There are also hours of great extras on the Blu-Ray. I don’t have time to highlight everything interesting but there are hours of them including:

+ Cher talking about the film at an AFT screening double header with Norman Jewison's In the Heat of the Night. Leonard Maltin introduces her with some comments about the film, including the fact that the 1980s were not a high mark for RomComs. Cher tells some funny new-to-me stories. She calls Danny Aiello a “big baby.” She talked about rehearsing with Robert Camilletti and being "the unknown factor." She told a funny story about the cinematographer with narcolepsy. She calls it a "great movie." 

+ There’s some really good, very generous extras with John Patrick Shanley talking about writing, one from July 2020 and an audio interview from 1989. He talks about how his writing education evolved, how the script came to be as a requested vehicle for Sally Field and how it ended up with Norman Jewison. He even breaks down the scripts major influences. He talks about how characters come to be, how you need to give characters room to be or not be the hero. He says neither Cher nor Cage wanted to do the long snow scene. He says he needs to write fast. He starts with the geography of the place and some characters and sees where they want to go. With this movie it was the family house, the neighborhood restaurant, the woman in her mid-30s, the professor. Shanley saw himself in the pragmatic mother and his father in the grandfather.

+ Cinema scholar Stefano Alertini talking about Puccini's La Boheme and the role of opera in the movie and how Puccini was the "father of the modern movie soundtrack." He also talks about the Italian and Italian-American ideas about death and the presence of death in daily life. And the pride of opera for Italian-American immigrants.

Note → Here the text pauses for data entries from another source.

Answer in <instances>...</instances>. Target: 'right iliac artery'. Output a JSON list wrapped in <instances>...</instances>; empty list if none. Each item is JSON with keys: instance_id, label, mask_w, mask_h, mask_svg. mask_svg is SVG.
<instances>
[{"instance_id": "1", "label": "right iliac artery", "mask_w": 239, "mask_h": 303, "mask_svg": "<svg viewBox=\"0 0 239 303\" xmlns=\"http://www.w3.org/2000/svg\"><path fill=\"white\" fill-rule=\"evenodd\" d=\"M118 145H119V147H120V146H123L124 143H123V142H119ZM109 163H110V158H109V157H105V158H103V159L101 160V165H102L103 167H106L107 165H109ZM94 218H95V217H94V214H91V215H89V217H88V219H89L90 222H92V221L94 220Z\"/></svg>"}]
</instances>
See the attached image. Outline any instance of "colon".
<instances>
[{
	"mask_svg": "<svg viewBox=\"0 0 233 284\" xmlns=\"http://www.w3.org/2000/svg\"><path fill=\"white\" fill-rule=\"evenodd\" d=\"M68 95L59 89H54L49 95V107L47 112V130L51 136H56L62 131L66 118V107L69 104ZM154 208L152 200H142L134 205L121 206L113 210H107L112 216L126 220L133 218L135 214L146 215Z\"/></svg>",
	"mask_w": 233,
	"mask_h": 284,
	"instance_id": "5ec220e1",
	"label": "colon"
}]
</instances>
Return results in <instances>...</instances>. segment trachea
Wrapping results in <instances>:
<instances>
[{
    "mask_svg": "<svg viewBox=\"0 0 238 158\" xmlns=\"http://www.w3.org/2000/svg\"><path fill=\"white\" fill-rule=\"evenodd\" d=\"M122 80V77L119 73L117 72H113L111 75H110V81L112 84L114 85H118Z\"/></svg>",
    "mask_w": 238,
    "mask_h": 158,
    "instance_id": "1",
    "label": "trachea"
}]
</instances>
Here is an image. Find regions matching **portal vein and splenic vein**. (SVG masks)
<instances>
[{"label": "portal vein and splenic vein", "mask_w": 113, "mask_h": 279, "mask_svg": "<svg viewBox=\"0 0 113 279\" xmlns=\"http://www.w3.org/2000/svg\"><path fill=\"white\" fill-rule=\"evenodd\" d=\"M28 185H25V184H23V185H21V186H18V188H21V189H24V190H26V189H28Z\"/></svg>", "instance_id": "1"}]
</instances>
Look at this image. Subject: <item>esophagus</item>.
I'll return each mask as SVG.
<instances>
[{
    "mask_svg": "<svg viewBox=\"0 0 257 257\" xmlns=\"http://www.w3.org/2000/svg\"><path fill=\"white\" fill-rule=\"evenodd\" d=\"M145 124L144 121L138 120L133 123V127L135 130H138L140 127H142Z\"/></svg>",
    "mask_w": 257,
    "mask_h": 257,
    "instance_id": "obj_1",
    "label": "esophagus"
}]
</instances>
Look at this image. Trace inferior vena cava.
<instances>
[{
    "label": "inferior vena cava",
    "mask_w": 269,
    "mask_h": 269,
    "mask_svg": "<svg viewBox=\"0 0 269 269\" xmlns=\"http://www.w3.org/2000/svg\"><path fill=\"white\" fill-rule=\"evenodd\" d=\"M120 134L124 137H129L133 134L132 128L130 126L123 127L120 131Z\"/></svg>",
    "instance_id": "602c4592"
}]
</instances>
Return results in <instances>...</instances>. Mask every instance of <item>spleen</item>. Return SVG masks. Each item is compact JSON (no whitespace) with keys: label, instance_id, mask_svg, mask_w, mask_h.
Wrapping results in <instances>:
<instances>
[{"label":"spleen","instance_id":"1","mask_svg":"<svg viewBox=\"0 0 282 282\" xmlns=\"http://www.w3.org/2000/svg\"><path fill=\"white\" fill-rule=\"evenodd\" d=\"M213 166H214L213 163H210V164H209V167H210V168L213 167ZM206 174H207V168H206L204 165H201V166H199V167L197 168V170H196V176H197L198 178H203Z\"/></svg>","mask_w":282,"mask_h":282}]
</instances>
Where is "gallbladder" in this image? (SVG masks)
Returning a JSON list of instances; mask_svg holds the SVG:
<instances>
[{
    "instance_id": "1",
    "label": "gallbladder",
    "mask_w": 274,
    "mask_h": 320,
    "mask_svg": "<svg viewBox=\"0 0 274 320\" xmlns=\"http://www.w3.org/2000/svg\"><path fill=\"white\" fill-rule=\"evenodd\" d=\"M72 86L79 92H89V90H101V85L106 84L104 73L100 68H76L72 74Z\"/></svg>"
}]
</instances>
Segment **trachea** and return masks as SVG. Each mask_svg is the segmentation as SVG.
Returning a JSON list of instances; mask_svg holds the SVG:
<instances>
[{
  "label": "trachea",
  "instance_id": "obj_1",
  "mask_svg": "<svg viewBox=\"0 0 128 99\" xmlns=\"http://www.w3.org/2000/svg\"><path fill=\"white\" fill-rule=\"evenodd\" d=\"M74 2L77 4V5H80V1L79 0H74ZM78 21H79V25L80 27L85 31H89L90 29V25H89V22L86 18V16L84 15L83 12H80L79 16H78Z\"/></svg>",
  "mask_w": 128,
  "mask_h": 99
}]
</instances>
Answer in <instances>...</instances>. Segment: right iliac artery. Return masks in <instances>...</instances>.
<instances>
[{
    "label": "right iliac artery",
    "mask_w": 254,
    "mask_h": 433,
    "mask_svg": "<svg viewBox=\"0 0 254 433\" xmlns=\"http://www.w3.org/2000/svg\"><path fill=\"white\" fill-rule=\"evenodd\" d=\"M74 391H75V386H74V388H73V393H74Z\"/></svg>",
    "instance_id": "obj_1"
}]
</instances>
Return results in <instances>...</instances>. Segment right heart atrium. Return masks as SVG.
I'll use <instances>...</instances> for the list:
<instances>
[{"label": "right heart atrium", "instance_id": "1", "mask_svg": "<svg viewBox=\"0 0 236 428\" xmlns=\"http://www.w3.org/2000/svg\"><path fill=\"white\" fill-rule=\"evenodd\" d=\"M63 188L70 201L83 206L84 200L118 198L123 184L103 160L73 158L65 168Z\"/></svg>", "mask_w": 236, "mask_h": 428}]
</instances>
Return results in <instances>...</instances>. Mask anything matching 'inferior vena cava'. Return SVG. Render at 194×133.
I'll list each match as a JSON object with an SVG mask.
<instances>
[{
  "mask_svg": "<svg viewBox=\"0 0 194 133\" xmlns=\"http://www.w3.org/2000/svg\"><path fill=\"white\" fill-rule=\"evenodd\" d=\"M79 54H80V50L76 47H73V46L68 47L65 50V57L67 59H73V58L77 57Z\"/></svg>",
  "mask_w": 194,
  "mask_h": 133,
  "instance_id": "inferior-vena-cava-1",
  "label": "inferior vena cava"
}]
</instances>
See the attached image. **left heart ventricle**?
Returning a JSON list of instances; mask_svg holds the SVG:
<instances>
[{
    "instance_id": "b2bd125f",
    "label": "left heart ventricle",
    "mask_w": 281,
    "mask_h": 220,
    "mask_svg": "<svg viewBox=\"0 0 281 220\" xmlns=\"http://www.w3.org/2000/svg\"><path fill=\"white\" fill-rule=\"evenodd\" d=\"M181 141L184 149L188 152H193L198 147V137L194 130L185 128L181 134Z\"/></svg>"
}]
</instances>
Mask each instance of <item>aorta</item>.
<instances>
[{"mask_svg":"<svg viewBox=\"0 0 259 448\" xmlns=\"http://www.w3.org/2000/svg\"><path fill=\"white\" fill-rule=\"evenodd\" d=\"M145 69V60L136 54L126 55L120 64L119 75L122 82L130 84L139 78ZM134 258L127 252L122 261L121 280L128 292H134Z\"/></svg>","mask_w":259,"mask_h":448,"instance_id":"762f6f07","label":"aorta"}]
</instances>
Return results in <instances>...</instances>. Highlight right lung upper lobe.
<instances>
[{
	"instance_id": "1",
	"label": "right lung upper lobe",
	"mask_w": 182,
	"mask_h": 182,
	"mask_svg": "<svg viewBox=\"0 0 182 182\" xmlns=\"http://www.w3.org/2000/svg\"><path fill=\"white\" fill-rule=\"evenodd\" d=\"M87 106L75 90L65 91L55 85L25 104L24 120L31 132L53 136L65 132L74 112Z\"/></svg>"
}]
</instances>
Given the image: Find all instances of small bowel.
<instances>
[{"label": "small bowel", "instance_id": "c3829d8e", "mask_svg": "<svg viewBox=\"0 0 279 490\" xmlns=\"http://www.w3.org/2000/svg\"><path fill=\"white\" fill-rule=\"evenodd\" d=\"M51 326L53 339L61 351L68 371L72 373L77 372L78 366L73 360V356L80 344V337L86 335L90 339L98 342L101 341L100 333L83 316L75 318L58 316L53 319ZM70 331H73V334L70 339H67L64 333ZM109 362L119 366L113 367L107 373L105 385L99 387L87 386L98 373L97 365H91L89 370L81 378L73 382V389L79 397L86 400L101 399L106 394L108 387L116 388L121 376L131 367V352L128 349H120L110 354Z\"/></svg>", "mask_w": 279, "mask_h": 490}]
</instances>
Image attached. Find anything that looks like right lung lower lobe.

 + A Norman Jewison interview right after the Oscar nominations that year were announced (Moonstruck got 6). Some interesting comments about Cher using Moonstruck crew to film a new video "We All Sleep Alone" with choreographer Kenny Ortega. The interviewer is a bit condescending about Cher. Jewison talks about the economics of Oscar nominations and John Huston as his role model. He talks about choosing the cameramen for the story. One of them says, "It's hard to imagine Cher being any hotter" meaning more popular not smoking hot. Jewison talks about her persona and charisma. 

+ Very brief Today Show interview with Cher and Nicholas Cage which highlight the outdoor scene at the Met. Cher talks about how comedy is harder than drama. She says because of the spontaneity required. 

+ In the interview with Danny Aeillo, he calls Cher a "gifted actress" and a “great person” and has a funny story about them filming the scene though the tunnel to the airport and they both fell asleep. He said behind the scenes, without makeup, she was a different person, nothing like her public persona. He also talked about how nervous he was about doing comedy and how Jewison was the first person to take that chance with him. He called the final kitchen scenes one of the most difficult scenes he's ever done. Like opera and the Italian family, the movie is heightened reality he says, showing arguing as an art.

+ I feel like I remember the 2006 program "At the Heart of the Italian Family" from the first DVD special release. You can see a funny picture of Cher's glam headshot here. "Cher is called an "extremely realistic grounded actress" with "great beauty and value...anchored to the earth." Cage was called a "tormented" actor. It's also said Cher picked up the Italian accent easily because she was a musician/singer. Someone calls the kitchen the center of the Italian family, "the table is God," the "heart of the family." Shanley calls Moonstruck" the golden pavilion of his magical cities."

Arthouse+ There’s also a new documentary about the film score by Dick Hyman and how the first viewing didn’t get any laughs because the opening opera music didn’t signal that the movie was a comedy and how all the characters had operatic roles. Cher was the Soprano. Cage was the tenor. Olympia was the contra-alto. The bass baritone was Danny Ailleo and the grandfather was the Greek chorus. Every character has an aria. 

Everyone said Cher was great to work with. 

I'm always surprised this was a hit movie,  because it has an art-house or foreign-film feel. It's why I enjoy it anyway. 

That's all for now. Merry Christmas and Happy Holidays. 2020 WTF.